> [DATA FOR THIS EXERCISE]:
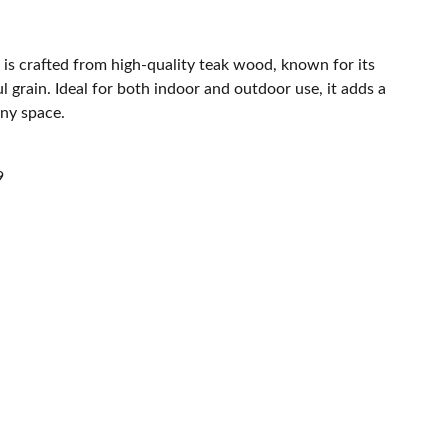
 is crafted from high-quality teak wood, known for its
l grain. Ideal for both indoor and outdoor use, it adds a
any space.
9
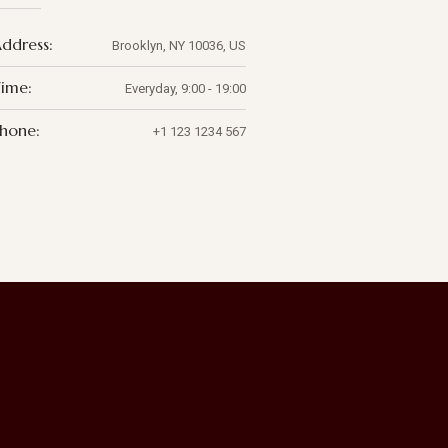
ddress:
Brooklyn, NY 10036, US
ime:
Everyday, 9:00 - 19:00
hone:
+1 123 1234 567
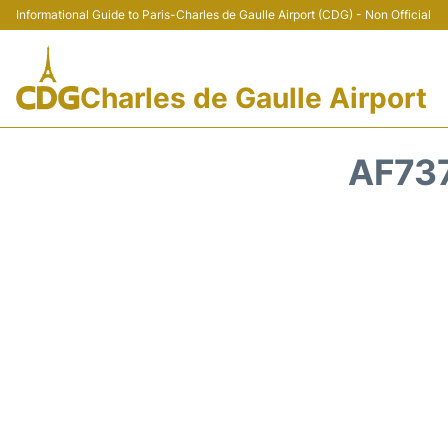
Informational Guide to Paris-Charles de Gaulle Airport (CDG) - Non Official
Charles de Gaulle Airport
AF737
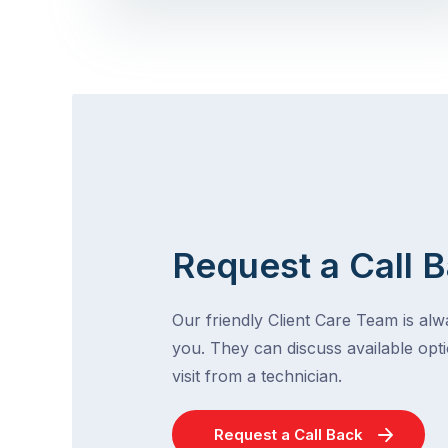
Request a Call 
Our friendly Client Care Team is al
you. They can discuss available opti
visit from a technician.
Request a Call Back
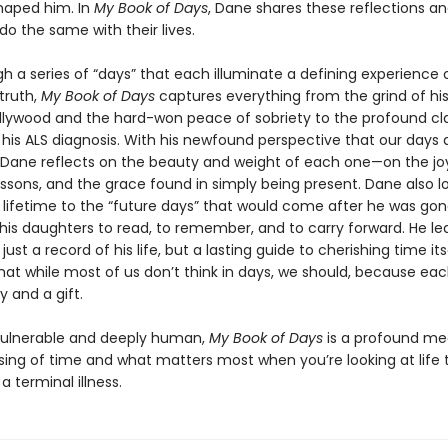
haped him. In
My Book of Days
, Dane shares these reflections an
do the same with their lives.
h a series of “days” that each illuminate a defining experience 
truth,
My Book of Days
captures everything from the grind of his
ollywood and the hard-won peace of sobriety to the profound cla
his ALS diagnosis. With his newfound perspective that our days a
, Dane reflects on the beauty and weight of each one—on the joy
essons, and the grace found in simply being present. Dane also l
 lifetime to the “future days” that would come after he was g
his daughters to read, to remember, and to carry forward. He le
just a record of his life, but a lasting guide to cherishing time its
hat while most of us don’t think in days, we should, because eac
y and a gift.
vulnerable and deeply human,
My Book of Days
is a profound me
sing of time and what matters most when you’re looking at life
a terminal illness.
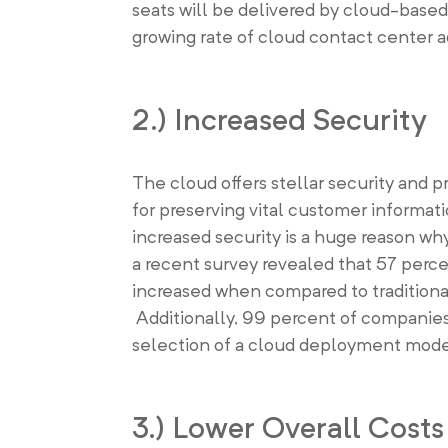
seats will be delivered by cloud-based 
growing rate of cloud contact center a
2.) Increased Security
The cloud offers stellar security and 
for preserving vital customer informat
increased security is a huge reason why
a recent survey revealed that 57 percen
increased when compared to traditiona
Additionally, 99 percent of companies i
selection of a cloud deployment mode
3.) Lower Overall Costs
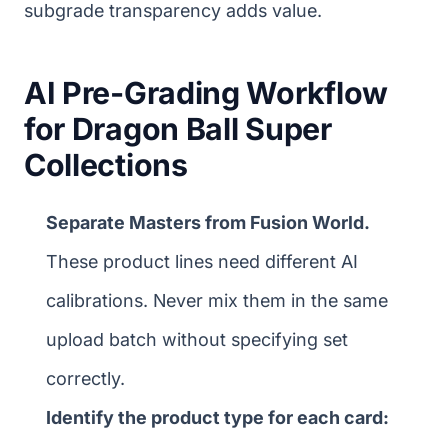
subgrade transparency adds value.
AI Pre-Grading Workflow
for Dragon Ball Super
Collections
Separate Masters from Fusion World.
These product lines need different AI
calibrations. Never mix them in the same
upload batch without specifying set
correctly.
Identify the product type for each card:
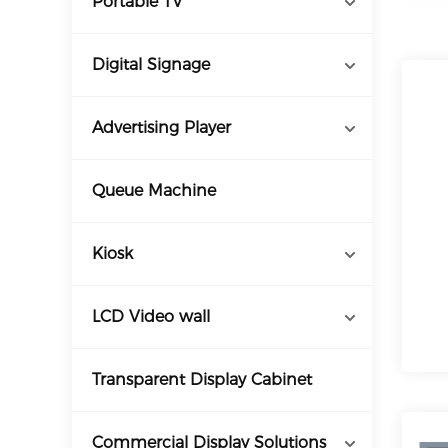
Portable TV
Digital Signage
Advertising Player
Queue Machine
Kiosk
LCD Video wall
Transparent Display Cabinet
Commercial Display Solutions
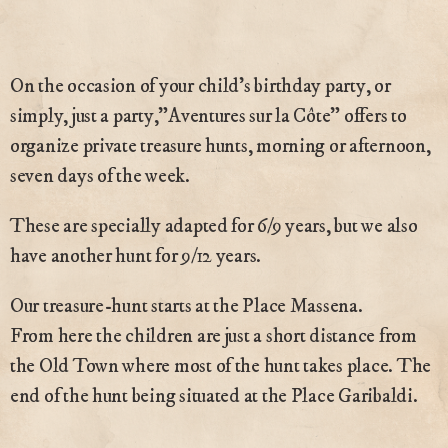
On the occasion of your child’s birthday party, or
simply, just a party,”Aventures sur la Côte” offers to
organize private treasure hunts, morning or afternoon,
seven days of the week.
These are specially adapted for 6/9 years, but we also
have another hunt for 9/12 years.
Our treasure-hunt starts at the Place Massena.
From here the children are just a short distance from
the Old Town where most of the hunt takes place. The
end of the hunt being situated at the Place Garibaldi.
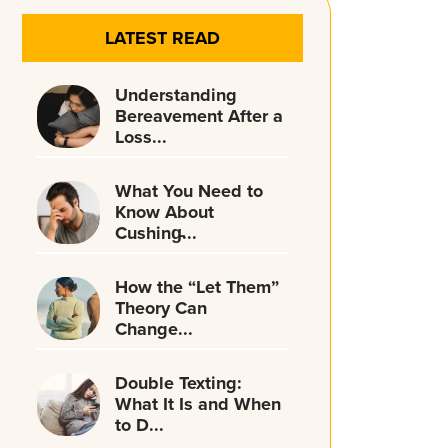
LATEST READ
Understanding
Bereavement After a
Loss...
What You Need to
Know About
Cushing̵...
How the “Let Them”
Theory Can
Change...
Double Texting:
What It Is and When
to D...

> [REQUIREMENT]: Transcribe every line of text in the material above, without the pictures.

> [WRITTEN SOLUTION]:
 is crafted from high-quality teak wood, known for its
l grain. Ideal for both indoor and outdoor use, it adds a
any space.
9
ddress:
Brooklyn, NY 10036, US
ime:
Everyday, 9:00 - 19:00
hone:
+1 123 1234 567
Informational Guide to Paris-Charles de Gaulle Airport (CDG) - Non Official
Charles de Gaulle Airport
AF737
Request a Call 
Our friendly Client Care Team is al
you. They can discuss available opti
visit from a technician.
Request a Call Back
haped him. In
My Book of Days
, Dane shares these reflections an
do the same with their lives.
h a series of “days” that each illuminate a defining experience 
truth,
My Book of Days
captures everything from the grind of his
ollywood and the hard-won peace of sobriety to the profound cla
his ALS diagnosis. With his newfound perspective that our days a
, Dane reflects on the beauty and weight of each one—on the joy
essons, and the grace found in simply being present. Dane also l
 lifetime to the “future days” that would come after he was g
his daughters to read, to remember, and to carry forward. He le
just a record of his life, but a lasting guide to cherishing time its
hat while most of us don’t think in days, we should, because eac
y and a gift.
vulnerable and deeply human,
My Book of Days
is a profound me
sing of time and what matters most when you’re looking at life
a terminal illness.
seats will be delivered by cloud-based 
growing rate of cloud contact center a
2.) Increased Security
The cloud offers stellar security and 
for preserving vital customer informat
increased security is a huge reason why
a recent survey revealed that 57 percen
increased when compared to traditiona
Additionally, 99 percent of companies i
selection of a cloud deployment mode
3.) Lower Overall Costs
subgrade transparency adds value.
AI Pre-Grading Workflow
for Dragon Ball Super
Collections
Separate Masters from Fusion World.
These product lines need different AI
calibrations. Never mix them in the same
upload batch without specifying set
correctly.
Identify the product type for each card:
Portable TV
Digital Signage
Advertising Player
Queue Machine
Kiosk
LCD Video wall
Transparent Display Cabinet
Commercial Display Solutions
On the occasion of your child’s birthday party, or
simply, just a party,”Aventures sur la Côte” offers to
organize private treasure hunts, morning or afternoon,
seven days of the week.
These are specially adapted for 6/9 years, but we also
have another hunt for 9/12 years.
Our treasure-hunt starts at the Place Massena.
From here the children are just a short distance from
the Old Town where most of the hunt takes place. The
end of the hunt being situated at the Place Garibaldi.
LATEST READ
Understanding
Bereavement After a
Loss...
What You Need to
Know About
Cushing̵...
How the “Let Them”
Theory Can
Change...
Double Texting:
What It Is and When
to D...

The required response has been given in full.